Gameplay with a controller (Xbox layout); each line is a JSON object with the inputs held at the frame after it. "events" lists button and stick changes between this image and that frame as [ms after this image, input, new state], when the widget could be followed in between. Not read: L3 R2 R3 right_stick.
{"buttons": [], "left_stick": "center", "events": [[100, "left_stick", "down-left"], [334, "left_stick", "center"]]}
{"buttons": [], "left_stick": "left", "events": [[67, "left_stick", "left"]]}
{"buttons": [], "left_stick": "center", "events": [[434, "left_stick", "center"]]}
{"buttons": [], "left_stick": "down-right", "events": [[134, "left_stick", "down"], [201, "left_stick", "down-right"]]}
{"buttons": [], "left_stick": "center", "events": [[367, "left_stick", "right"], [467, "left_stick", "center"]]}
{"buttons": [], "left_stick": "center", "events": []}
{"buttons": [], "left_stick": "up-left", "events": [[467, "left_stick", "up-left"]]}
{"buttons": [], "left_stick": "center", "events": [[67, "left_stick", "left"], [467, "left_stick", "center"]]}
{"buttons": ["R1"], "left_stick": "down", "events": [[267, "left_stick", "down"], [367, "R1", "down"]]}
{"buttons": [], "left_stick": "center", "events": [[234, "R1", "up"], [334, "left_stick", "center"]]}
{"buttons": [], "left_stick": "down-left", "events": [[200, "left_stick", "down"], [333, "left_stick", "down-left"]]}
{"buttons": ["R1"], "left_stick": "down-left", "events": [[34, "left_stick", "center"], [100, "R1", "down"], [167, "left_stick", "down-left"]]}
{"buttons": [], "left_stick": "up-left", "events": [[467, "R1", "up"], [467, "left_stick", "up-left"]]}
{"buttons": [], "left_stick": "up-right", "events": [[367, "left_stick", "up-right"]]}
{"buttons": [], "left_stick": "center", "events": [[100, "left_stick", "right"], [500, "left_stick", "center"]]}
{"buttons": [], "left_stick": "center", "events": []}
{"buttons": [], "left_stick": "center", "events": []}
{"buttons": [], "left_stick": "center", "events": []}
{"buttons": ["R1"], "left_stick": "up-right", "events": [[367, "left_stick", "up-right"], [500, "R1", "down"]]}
* * * * * * * * *
## Work request
Repeat every line of the data precisely.

## Problem solution
Gameplay with a controller (Xbox layout); each line is a JSON object with the inputs held at the frame after it. "events" lists button and stick changes between this image and that frame as [ms after this image, input, new state], when the widget could be followed in between. Not read: L3 R2 R3 right_stick.
{"buttons": [], "left_stick": "center", "events": [[100, "left_stick", "down-left"], [334, "left_stick", "center"]]}
{"buttons": [], "left_stick": "left", "events": [[67, "left_stick", "left"]]}
{"buttons": [], "left_stick": "center", "events": [[434, "left_stick", "center"]]}
{"buttons": [], "left_stick": "down-right", "events": [[134, "left_stick", "down"], [201, "left_stick", "down-right"]]}
{"buttons": [], "left_stick": "center", "events": [[367, "left_stick", "right"], [467, "left_stick", "center"]]}
{"buttons": [], "left_stick": "center", "events": []}
{"buttons": [], "left_stick": "up-left", "events": [[467, "left_stick", "up-left"]]}
{"buttons": [], "left_stick": "center", "events": [[67, "left_stick", "left"], [467, "left_stick", "center"]]}
{"buttons": ["R1"], "left_stick": "down", "events": [[267, "left_stick", "down"], [367, "R1", "down"]]}
{"buttons": [], "left_stick": "center", "events": [[234, "R1", "up"], [334, "left_stick", "center"]]}
{"buttons": [], "left_stick": "down-left", "events": [[200, "left_stick", "down"], [333, "left_stick", "down-left"]]}
{"buttons": ["R1"], "left_stick": "down-left", "events": [[34, "left_stick", "center"], [100, "R1", "down"], [167, "left_stick", "down-left"]]}
{"buttons": [], "left_stick": "up-left", "events": [[467, "R1", "up"], [467, "left_stick", "up-left"]]}
{"buttons": [], "left_stick": "up-right", "events": [[367, "left_stick", "up-right"]]}
{"buttons": [], "left_stick": "center", "events": [[100, "left_stick", "right"], [500, "left_stick", "center"]]}
{"buttons": [], "left_stick": "center", "events": []}
{"buttons": [], "left_stick": "center", "events": []}
{"buttons": [], "left_stick": "center", "events": []}
{"buttons": ["R1"], "left_stick": "up-right", "events": [[367, "left_stick", "up-right"], [500, "R1", "down"]]}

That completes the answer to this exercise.